NRW-Landesparteitag

Beck mit politischem Rundumschlag

Auf dem nordrhein-westfälischen Landesparteitag wurde der SPD-Chef mit offenen Armen empfangen und gefeiert. Beck kündigte scharfe Auseinandersetzung mit der Linkspartei an.

Düsseldorf. Der wegen anhaltend schlechter Umfragewerte in die Kritik geratene SPD-Chef Kurt Beck hat seine Partei für den kommenden Bundestagswahlkampf auf eine scharfe Auseinandersetzung mit der Linkspartei eingeschworen. Die SPD müsse ringen und kämpfen, um Betriebsräte und Wähler aus der Mitte wieder stärker zurückzugewinnen, sagte er am Sonnabend auf dem Landesparteitag der nordrhein-westfälischen Sozialdemokraten in Düsseldorf.

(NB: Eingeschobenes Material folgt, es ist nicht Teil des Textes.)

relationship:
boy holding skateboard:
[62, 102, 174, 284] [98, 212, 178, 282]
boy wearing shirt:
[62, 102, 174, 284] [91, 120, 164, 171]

Die Auseinandersetzung mit der Linkspartei sei nur über Inhalte und die Besinnung auf sozialdemokratische Grundwerte zu bestehen, betonte Beck. Gleichzeitig erklärte der SPD-Chef, die Sozialdemokraten würden sich nicht ständig zu Koalitionsschwüren drängen lassen. "Die Linke ist nicht der Hauptgegner der SPD", sagte er. In ihren Landesverbänden werde die SPD beschließen, was gehe und was nicht. "Auf Bundesebene wissen wir, was nicht geht", sagte er unter lang anhaltendem Applaus und bekräftigte damit seine Absage an ein Bündnis mit der Linken.

Die Mitglieder des größten SPD-Landesverbandes taten, wie die in ihrem Amt bestätigte Landeschefin Hannelore Kraft ihnen geraten hatte: "Wir müssen zurück zur Geschlossenheit, nur dann werden uns die Menschen da draußen wählen", sagte sie. Nach wochenlangen Streitereien über den Umgang mit der Linkspartei ist die SPD in den Umfragewerten zuletzt immer weiter abgestürzt.

Krafts Botschaft war klar: Eine Debatte über die Öffnung nach links war auf dem Parteitag nicht erwünscht. Aus den eigenen Reihen dürfe kein weiteres Öl ins Feuer gegossen werden, betonte die 46-Jährige. Statt dessen schworen sich die Genossen auf den bevorstehenden Wahlmarathon der nächsten zwei Jahre mit Kommunal-, Europa und Landtagswahl ein.

In seiner Rede äußerte Beck auch scharfe Kritik an der Union: Er forderte den Koalitionspartner auf, seine Blockadehaltung für ein erneutes NPD-Verbotsverfahren aufzugeben. Es gebe eine klare Absprache, dass Materialien über die NPD zusammengetragen und anschließend ausgewertet werden sollen. Für das NPD-Verbot sei es höchste Zeit, denn "es kann nicht sein, dass braune Horden wieder herumziehen und die Freiheit der Verfassung mit Füßen treten".